_WHAT THIS EXERCISE ASKS_
1 – Duplicate the passage in the theta operators text starting with "Dr. Codd introduced" and going on through "for your product.".
2 – According to the theta operators text, who introduced the term "theta operators"?

_TEXT FOR ANALYSIS_
☆ ☆ ☆

Chapter 17

Comparison or Theta Operators

Abstract

Comparison or theta operators are used for joins and control the declarative statements in the language.

Keywords

Data type conversion

Data type promotion

IS <logical value>

IS [NOT] NORMALIZED

IS [NOT] NULL

Monadic operators

Row comparisons

Theta operators

Dr. Codd introduced the term “theta operators” in his early papers for what a programmer would have called a comparison predicate or operator. The large number of data types in SQL makes doing comparisons a little harder than in other programming languages; we have to do more casting. Values of one data type have to be promoted to values of the other data type before the comparison can be done. The available data types are implementation- and hardware-dependent so read the manuals for your product.

☆ ☆ ☆

Stored data entries:

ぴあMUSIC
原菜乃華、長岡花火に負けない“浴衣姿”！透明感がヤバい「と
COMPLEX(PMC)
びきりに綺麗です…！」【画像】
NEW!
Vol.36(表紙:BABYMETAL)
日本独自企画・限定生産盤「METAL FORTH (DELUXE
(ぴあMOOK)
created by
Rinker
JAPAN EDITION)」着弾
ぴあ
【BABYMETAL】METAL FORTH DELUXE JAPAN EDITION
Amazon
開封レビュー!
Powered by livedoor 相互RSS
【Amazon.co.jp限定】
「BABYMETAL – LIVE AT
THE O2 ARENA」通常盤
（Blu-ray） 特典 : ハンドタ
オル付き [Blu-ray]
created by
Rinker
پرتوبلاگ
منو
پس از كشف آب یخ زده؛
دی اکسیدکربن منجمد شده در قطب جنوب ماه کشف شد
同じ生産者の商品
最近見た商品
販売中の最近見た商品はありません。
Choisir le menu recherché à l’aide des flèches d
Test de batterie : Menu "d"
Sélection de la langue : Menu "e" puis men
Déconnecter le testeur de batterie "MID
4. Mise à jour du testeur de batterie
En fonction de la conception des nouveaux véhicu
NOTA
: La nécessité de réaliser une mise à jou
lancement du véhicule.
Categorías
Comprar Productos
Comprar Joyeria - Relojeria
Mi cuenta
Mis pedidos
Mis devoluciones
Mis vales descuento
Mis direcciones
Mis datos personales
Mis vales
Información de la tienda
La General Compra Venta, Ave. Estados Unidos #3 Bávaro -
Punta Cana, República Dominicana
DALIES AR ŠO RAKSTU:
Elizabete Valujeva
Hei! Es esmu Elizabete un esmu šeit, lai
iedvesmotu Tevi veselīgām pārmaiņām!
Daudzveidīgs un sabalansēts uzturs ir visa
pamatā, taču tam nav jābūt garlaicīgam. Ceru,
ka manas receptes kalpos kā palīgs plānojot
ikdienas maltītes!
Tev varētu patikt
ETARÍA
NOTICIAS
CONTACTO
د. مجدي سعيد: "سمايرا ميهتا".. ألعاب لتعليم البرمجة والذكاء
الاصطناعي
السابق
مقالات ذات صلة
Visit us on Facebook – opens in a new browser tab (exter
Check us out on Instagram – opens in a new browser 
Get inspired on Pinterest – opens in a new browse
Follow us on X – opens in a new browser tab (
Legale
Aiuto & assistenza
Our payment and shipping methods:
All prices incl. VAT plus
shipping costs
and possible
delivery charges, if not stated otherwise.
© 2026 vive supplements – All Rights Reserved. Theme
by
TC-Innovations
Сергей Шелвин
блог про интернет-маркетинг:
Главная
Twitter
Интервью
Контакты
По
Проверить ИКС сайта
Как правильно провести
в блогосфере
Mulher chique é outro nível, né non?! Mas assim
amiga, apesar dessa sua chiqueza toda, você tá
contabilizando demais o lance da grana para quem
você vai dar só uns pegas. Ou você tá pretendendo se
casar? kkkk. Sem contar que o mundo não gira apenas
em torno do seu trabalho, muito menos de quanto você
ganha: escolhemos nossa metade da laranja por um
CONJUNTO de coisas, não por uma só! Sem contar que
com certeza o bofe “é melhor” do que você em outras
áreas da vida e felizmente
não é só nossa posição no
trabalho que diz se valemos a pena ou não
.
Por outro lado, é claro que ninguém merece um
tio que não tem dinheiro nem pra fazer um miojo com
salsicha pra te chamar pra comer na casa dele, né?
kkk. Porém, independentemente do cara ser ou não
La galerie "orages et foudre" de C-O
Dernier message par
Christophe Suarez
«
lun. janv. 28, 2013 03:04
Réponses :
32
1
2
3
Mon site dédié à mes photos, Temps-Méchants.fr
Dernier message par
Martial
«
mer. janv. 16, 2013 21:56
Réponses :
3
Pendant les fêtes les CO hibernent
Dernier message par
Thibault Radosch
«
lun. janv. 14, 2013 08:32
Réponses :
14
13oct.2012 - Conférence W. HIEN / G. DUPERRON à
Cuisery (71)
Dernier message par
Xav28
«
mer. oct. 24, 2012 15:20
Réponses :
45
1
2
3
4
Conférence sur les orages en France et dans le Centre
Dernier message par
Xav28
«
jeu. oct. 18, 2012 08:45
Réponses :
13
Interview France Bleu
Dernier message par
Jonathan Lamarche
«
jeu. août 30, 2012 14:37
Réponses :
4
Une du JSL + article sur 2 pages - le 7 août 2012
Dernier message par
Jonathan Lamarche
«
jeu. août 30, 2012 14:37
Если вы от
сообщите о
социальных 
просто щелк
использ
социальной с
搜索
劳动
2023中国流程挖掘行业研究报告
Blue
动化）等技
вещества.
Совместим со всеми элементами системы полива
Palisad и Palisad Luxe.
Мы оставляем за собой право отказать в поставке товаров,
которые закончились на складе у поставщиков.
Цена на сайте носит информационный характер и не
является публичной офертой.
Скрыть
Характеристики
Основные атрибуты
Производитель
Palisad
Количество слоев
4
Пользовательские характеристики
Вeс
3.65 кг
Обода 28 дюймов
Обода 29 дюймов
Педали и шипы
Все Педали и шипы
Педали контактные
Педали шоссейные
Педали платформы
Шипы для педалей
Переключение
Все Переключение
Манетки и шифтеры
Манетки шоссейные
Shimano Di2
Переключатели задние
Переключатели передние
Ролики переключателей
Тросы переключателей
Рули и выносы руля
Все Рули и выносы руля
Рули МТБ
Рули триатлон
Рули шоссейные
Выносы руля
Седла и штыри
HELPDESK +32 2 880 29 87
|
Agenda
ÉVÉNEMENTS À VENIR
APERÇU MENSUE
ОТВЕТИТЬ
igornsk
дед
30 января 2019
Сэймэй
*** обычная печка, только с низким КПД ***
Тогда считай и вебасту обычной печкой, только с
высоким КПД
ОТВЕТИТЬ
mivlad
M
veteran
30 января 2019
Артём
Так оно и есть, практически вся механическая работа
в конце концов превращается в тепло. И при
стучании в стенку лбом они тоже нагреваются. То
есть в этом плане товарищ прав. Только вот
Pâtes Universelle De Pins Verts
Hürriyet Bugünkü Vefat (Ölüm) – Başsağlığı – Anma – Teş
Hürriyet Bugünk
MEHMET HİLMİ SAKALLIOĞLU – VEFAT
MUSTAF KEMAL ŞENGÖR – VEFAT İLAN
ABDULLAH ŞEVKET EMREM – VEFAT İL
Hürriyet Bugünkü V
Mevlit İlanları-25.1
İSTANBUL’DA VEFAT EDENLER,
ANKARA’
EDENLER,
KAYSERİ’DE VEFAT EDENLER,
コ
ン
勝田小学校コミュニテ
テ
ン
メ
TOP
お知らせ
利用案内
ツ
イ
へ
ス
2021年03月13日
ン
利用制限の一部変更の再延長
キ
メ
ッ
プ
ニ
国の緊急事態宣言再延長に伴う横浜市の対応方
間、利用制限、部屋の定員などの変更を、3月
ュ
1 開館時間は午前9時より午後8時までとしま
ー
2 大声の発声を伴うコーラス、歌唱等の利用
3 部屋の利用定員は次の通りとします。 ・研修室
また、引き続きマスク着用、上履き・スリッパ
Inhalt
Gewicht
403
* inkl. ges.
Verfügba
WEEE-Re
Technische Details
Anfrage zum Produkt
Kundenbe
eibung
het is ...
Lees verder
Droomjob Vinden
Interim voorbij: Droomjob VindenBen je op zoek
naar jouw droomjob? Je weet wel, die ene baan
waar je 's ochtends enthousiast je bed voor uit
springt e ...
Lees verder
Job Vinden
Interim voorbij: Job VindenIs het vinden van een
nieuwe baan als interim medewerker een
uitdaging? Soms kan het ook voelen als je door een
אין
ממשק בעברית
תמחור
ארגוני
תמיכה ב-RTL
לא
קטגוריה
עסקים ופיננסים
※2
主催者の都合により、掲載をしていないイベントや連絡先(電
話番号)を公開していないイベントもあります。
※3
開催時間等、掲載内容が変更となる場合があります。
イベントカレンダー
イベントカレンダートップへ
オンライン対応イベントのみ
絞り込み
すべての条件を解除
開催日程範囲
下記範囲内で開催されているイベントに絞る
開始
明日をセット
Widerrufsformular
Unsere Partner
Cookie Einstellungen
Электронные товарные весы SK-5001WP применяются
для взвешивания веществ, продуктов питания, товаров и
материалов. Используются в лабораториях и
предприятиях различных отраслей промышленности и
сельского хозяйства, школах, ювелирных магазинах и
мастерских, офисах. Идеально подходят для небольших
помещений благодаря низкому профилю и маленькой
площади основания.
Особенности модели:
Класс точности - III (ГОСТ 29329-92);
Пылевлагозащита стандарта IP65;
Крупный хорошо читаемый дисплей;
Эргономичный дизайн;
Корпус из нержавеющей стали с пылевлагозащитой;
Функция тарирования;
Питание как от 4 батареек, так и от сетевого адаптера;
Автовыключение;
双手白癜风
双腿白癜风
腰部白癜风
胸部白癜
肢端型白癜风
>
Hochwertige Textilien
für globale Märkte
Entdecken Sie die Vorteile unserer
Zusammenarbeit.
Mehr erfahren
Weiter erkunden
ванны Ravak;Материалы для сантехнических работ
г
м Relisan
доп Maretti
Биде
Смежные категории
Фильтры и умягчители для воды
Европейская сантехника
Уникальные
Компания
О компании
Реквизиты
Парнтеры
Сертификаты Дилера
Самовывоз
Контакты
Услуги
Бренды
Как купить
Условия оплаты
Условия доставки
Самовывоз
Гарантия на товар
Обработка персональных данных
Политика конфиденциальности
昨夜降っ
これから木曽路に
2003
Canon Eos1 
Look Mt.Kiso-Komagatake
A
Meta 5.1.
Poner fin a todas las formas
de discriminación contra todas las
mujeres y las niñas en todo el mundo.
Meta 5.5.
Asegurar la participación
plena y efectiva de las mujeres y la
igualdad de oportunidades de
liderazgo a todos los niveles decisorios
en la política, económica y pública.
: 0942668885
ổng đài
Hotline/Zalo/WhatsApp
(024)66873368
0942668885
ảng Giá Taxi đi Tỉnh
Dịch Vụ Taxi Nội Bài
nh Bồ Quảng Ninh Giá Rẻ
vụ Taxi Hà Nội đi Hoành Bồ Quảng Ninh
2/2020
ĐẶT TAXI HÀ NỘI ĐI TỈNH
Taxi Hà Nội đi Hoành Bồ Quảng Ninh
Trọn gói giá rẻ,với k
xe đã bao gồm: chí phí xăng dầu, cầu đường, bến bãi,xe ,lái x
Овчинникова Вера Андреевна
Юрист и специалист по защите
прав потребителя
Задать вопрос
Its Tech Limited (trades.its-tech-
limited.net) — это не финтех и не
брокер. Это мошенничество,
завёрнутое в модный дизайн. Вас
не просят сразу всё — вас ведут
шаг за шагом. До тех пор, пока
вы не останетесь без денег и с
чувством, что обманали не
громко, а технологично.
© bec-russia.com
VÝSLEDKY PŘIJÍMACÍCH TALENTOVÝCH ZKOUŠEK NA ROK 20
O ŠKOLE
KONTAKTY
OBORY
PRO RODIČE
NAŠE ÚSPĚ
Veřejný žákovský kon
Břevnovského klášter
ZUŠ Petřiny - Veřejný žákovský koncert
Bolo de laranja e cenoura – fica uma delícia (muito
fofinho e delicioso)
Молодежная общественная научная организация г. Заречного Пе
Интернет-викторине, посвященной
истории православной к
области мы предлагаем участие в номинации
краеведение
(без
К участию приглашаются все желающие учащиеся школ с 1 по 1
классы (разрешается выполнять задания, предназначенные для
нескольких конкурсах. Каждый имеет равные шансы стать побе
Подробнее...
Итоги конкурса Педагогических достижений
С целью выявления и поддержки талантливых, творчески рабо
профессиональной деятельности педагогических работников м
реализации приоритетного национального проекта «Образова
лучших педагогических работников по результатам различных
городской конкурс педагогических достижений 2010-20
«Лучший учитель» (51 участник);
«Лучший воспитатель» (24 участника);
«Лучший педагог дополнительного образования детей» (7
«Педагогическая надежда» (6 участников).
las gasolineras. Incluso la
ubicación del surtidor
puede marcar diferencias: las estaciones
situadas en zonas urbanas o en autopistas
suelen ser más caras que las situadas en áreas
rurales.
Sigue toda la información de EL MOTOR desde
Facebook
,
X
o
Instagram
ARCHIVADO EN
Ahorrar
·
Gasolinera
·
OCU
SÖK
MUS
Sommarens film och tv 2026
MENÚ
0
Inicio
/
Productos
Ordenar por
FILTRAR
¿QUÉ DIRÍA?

☆ ☆ ☆

_TASK-BY-TASK OUTPUTS_
1 –
Dr. Codd introduced the term “theta operators” in his early papers for what a programmer would have called a comparison predicate or operator. The large number of data types in SQL makes doing comparisons a little harder than in other programming languages; we have to do more casting. Values of one data type have to be promoted to values of the other data type before the comparison can be done. The available data types are implementation- and hardware-dependent so read the manuals for your product.

2 – Dr. Codd introduced the term in his early papers.